Medical information – Syphilis
What is Syphilis?
Syphilis or lues is a sexually transmitted disease caused by the bacterium Treponema pallidum. Infection with T. pallidum often occurs through mucous membranes or skin epithelium during both genital and oral sexual contact. Via the lymph vessels the bacteria is led to the lymph nodes and will eventually also spread via the blood to different organs. Syphilis has a highly variable clinical course, which can lead to the symptoms of syphilis not being recognized or late.
How common is Syphilis?
The number of diagnoses of syphilis has risen substantially in the past decade in the UK. There have been several local outbreaks across England, the largest of which was in London between 2001 and 2004. Rates are highest among men who have sex with men. However, syphilis is still one of the less common sexually transmitted infections in the UK. Between 2009 and 2010, there were 2,624 cases of syphilis diagnosed in the UK.
The effect of Syphilis in the body
Syphilis has several stages which can be distinguished on the basis of the clinical picture and are dependent on the duration of the infection. The stages are: primary syphilis, secondary syphilis, latent syphilis and tertiary syphilis. During the first three stages (primary syphilis, secondary syphilis and syphilis latens recens) the disease is contagious and is called infectious syphilis. Tertiary syphilis is not infectious.

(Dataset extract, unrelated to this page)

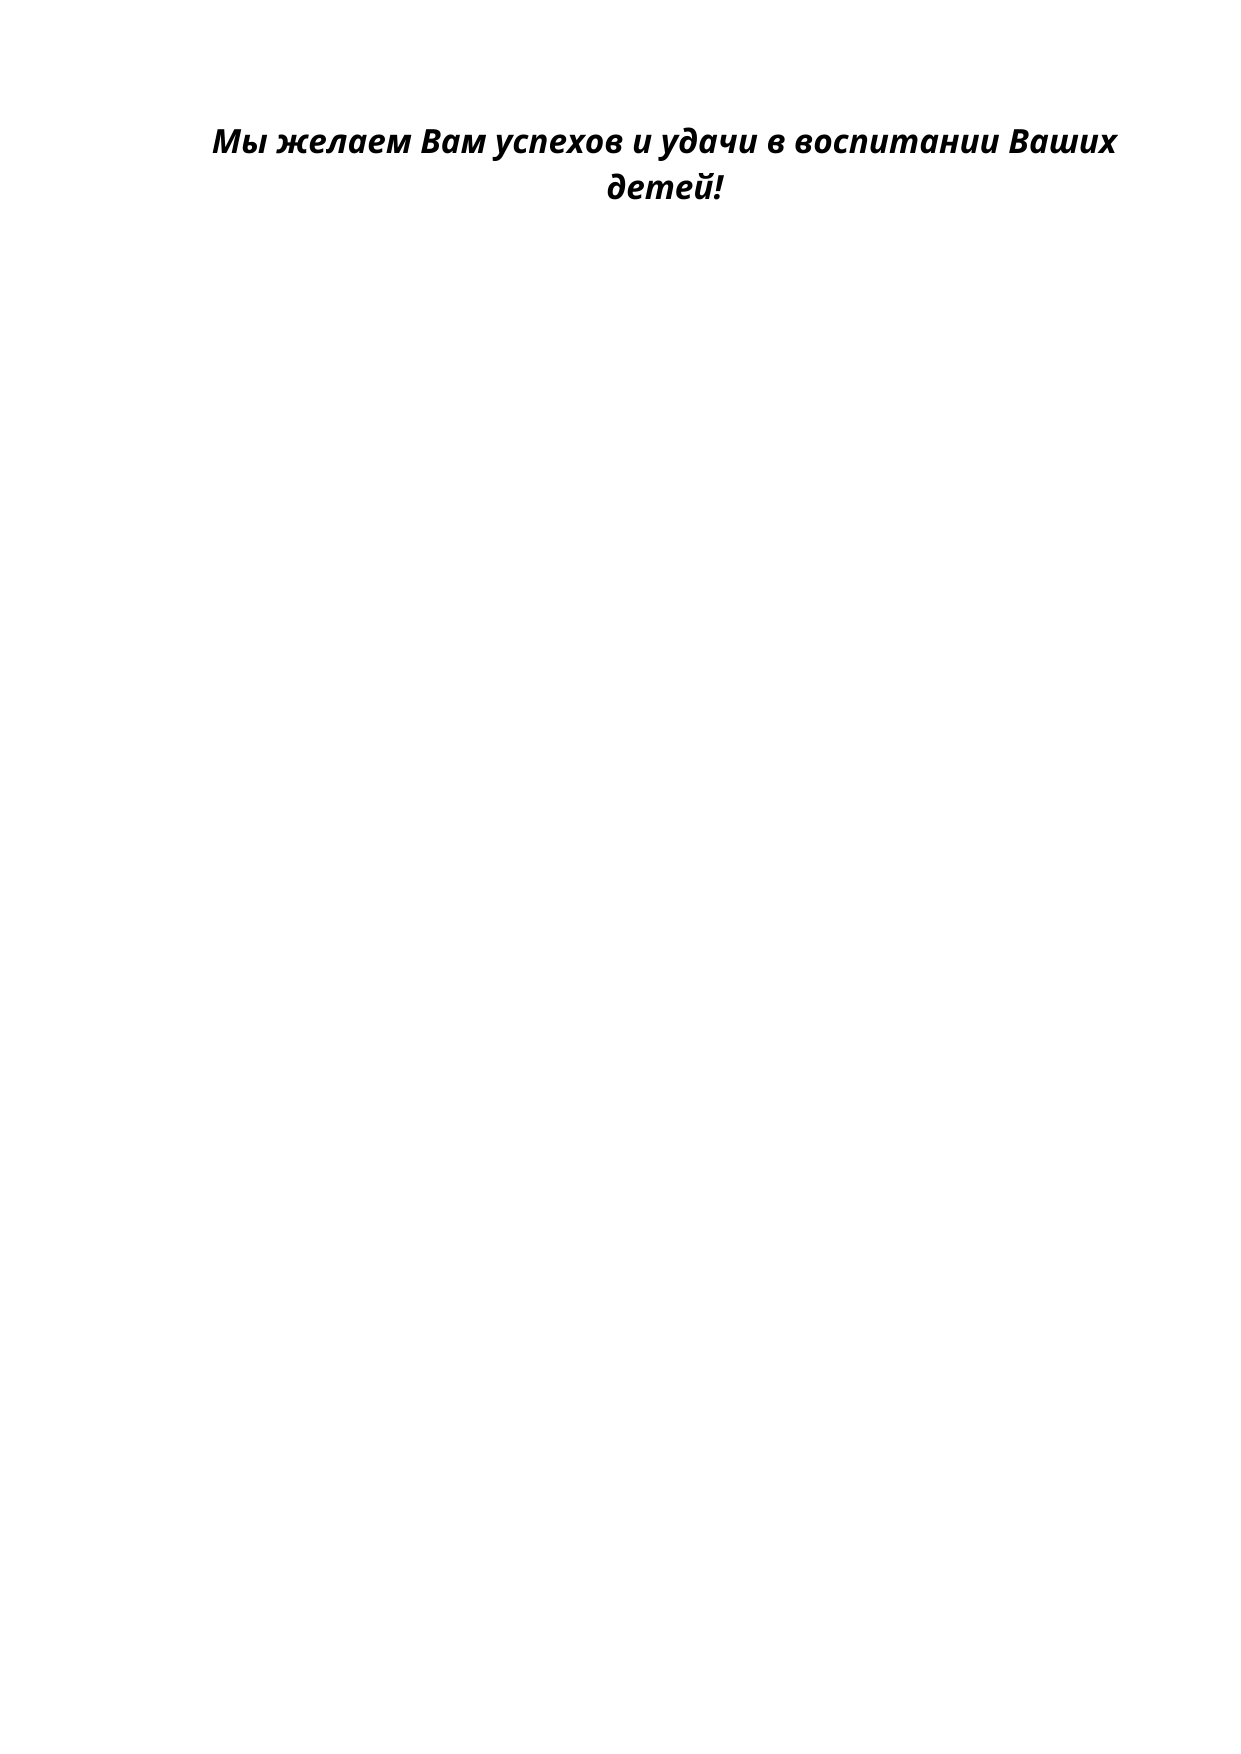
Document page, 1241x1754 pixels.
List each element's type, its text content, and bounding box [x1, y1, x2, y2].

How should we imagine that?
Primary syphilis Primary syphilis (also referred to as lues I) has an incubation period ranging from ten to ninety days, with an average of three weeks. Typical of primary syphilis is the development of a sore (ulcer) at the site of infection (usually around the penis or vagina, but sometimes also in the anus or in the mouth). The ulcer often heals spontaneously within three to six weeks. Secondary syphilis After three to six weeks after the onset of the primary ulcer, in 60%-90% of untreated patients develops the clinical picture of secondary syphilis (also called lues II). This involves a diffuse rash, which is accompanied by loss of appetite, nausea, headache, insomnia, fever, muscle and joint pains, and lymph node swelling. Usually, spontaneous recovery occurs. However, In this early phase of the infection (infection less than a year ago), problems may occur. Latent syphilis After secondary syphilis there occurs an asymptomatic period. If the infection is less than a year ago, is usually spoken of lues latens recens. Lues latens recens is contagious and is among the infectious syphilis (along with primary and secondary syphilis). Dates the infection of more than a year ago, or is of unknown duration, it is referred to, respectively, syphilis latens tarda or syphilis latens. This form of syphilis is not contagious. Sometimes at this stage there are occasionally returning ulcers. Tertiary syphilis About one-third of untreated patients in the latent phase gets tertiary syphilis, and two-thirds remain latent for life. Late latent syphilis is not infectious. Two to four years after infection tertiary organsyphilis may occur, where ultimately internal organs such as the heart and blood vessels or the nervous system are affected. At this stage, neurosyphilis may also occur. This form of syphilis may be accompanied by headache, confusion, personality change, loss of cranial nerves and dementia.
What can you do with a Syphilis-infection?
It is important that you take actions to avoid infecting others. Discuss with your primary doctor or health care provider how you can keep the risk of infection of other people in your area as small as possible. Discuss with them too when you have people with whom you have sex, or had in the past, should warn.
Can a Syphilis-infection be prevented?
Education and personal hygiene are the cornerstones here. Contact with lesions or infected material should be avoided. Condom use during sexual contact (including oral sex) is very effective. For all the STDs applies that early detection and treatment (if possible), coupled with proper education about safe sex, especially for specific target groups (the so-called high-risk networks), is the most preferred strategy for prevention. In the UK the further policy is screening all pregnant women for syphilis and testing all blood donors.
The causative agent of Syphilis
The causative agent of syphilis is Treponema pallidum subspecies pallidum, a spiral-shaped bacterium belonging to the family of Spirichaetaceae. In humans, four pathogenic and six non-pathogenic Treponema are known. T. pallidum ssp. pallidum is a strictly anaerobic growing, obligate human pathogen and varies in diameter from 0.10 to 0.18 µm and from 6 to 20 µm in length, stained too weak for a light microscope, but visible by dark field microscopy as a spiral-shaped bacterium with a corkscrew-like motion. T. pallidum ssp. pallidum has 9-24 windings and six flagella. The bacteria grow relatively slow (division time every 30-33 hours).
Vaccination or medication?
A vaccine against syphilis is not available. Recommended treatment for syphilis is penicillin G (benzylpenicillin), depending on the stage.
You have tested positive. And now?
If you have tested positive for antibodies against the Syphilis causing Treponema pallidum bacteria you should report directly to your doctor or a medical specialist to carry out a blood test.